Question

How do you solve for $c$ in $a + b + c = P?$

Answer 1

Hint: As we know that we can solve the above equation by transposition method which is nothing but addition, subtraction, multiplication or by dividing with certain numbers on both left and right hand side to find the required unknown variable. This is called the transposition method and it can be used to solve different kinds of linear equations.

Complete step by step answer:
As per the given question we have an equation $a + b + c = P$, and we have to find for $c$. So in the transposition method when we move a term or transpose it to the other side of the equation then its operation i.e. sign changes to the inverse operation. This keeps the linear equation balanced.

Let us transpose the equation now: $a + b + c = P$. We can see that in this equation the operation of $a$is $' + '$ i.e. addition. Therefore we will transpose $a$ to the other side of the equation, so the operation changes to $' - '$ i.e. subtraction. So we get $b + c = P - a$.

Now similarly the operation of $b$ is also $' + '$ i.e. addition. So we transpose it to the other side of the equation also and so its operation changes from addition to subtraction.

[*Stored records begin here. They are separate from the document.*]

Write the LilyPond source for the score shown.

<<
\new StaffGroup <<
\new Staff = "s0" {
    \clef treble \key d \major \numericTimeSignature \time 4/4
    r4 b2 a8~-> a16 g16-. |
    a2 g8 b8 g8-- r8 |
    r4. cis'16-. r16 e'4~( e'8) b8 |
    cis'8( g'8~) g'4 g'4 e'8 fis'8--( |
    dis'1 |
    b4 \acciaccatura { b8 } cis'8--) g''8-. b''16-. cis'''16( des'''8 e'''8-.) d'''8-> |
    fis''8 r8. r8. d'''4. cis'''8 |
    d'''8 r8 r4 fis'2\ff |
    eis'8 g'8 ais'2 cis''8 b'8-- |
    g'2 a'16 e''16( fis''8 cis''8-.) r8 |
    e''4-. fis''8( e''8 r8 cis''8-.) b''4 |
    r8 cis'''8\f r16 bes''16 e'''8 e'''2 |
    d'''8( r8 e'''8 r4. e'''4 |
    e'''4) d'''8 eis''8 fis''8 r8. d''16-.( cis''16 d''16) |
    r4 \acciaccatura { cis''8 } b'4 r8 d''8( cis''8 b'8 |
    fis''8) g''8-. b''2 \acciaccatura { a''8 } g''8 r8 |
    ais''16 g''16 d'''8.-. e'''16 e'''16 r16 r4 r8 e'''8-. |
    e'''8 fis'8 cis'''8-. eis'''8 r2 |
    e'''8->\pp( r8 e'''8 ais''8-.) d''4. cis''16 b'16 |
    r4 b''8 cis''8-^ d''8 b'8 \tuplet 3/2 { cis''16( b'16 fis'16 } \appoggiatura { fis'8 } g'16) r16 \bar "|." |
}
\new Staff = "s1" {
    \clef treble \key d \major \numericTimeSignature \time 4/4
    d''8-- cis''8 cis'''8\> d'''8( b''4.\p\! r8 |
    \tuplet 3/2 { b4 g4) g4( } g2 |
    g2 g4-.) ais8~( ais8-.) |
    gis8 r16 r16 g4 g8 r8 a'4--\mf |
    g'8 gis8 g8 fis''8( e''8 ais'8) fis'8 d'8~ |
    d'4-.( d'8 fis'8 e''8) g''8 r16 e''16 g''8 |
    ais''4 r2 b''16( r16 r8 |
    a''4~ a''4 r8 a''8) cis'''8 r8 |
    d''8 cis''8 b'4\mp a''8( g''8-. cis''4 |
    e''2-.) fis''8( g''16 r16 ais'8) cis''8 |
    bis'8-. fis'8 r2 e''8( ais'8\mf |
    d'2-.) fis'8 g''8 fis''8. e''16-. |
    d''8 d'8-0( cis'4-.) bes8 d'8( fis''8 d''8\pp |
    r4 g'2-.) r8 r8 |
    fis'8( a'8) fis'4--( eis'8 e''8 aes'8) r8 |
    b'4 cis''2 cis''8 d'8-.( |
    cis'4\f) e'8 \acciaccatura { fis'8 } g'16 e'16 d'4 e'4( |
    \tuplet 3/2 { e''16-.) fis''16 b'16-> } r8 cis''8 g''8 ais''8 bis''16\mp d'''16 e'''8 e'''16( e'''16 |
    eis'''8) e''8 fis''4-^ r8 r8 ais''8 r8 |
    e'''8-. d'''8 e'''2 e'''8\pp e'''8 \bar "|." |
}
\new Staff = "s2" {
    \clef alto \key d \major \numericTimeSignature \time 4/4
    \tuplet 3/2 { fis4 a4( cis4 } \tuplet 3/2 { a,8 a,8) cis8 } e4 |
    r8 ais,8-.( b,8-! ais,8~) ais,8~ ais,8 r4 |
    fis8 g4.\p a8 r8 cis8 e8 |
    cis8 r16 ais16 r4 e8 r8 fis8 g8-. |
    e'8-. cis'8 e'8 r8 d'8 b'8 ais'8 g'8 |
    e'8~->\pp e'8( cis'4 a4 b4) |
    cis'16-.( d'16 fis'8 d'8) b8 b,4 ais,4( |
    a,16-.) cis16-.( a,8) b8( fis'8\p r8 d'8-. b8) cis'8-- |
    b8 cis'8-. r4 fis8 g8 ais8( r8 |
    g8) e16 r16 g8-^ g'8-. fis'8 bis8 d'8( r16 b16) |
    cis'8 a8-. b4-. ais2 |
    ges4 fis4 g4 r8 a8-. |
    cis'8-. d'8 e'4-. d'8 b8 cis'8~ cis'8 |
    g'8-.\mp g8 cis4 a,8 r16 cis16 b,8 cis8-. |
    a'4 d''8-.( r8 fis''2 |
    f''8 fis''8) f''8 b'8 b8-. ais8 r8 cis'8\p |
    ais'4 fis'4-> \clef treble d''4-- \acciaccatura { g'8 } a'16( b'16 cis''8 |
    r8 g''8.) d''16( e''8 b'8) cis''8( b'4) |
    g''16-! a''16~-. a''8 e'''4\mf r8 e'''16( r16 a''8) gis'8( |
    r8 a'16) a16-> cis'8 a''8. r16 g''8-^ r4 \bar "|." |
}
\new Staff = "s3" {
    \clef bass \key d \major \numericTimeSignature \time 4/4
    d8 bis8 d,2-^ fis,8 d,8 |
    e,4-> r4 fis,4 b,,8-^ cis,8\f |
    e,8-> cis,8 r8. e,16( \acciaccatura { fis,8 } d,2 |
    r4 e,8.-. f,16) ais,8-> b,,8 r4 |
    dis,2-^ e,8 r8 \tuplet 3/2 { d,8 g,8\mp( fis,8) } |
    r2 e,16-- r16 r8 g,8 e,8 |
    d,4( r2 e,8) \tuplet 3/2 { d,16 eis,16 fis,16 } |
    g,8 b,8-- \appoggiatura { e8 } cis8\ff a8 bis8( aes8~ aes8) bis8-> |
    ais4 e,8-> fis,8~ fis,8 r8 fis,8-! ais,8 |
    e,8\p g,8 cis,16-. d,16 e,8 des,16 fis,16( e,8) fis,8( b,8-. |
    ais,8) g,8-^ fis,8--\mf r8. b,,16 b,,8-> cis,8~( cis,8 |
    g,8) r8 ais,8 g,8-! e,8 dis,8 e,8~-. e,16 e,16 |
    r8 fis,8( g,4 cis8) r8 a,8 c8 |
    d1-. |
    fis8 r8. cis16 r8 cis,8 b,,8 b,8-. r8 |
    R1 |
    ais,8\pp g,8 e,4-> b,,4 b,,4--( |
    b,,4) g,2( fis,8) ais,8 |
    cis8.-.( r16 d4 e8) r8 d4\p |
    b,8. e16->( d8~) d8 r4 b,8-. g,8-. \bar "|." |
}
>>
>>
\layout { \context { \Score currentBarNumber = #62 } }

It further changes the equation $c = P - a - b$. Now we get an equation in which the value of $c$is found.

Hence the required value of $c$ is $P - a - b$.

Note:We should keep in mind that while using transposition method we should involve addition, subtraction, multiplication or division whichever is applicable and its operation also changes. We cannot take the constant numbers if any from one side to another as it is not a transposition method.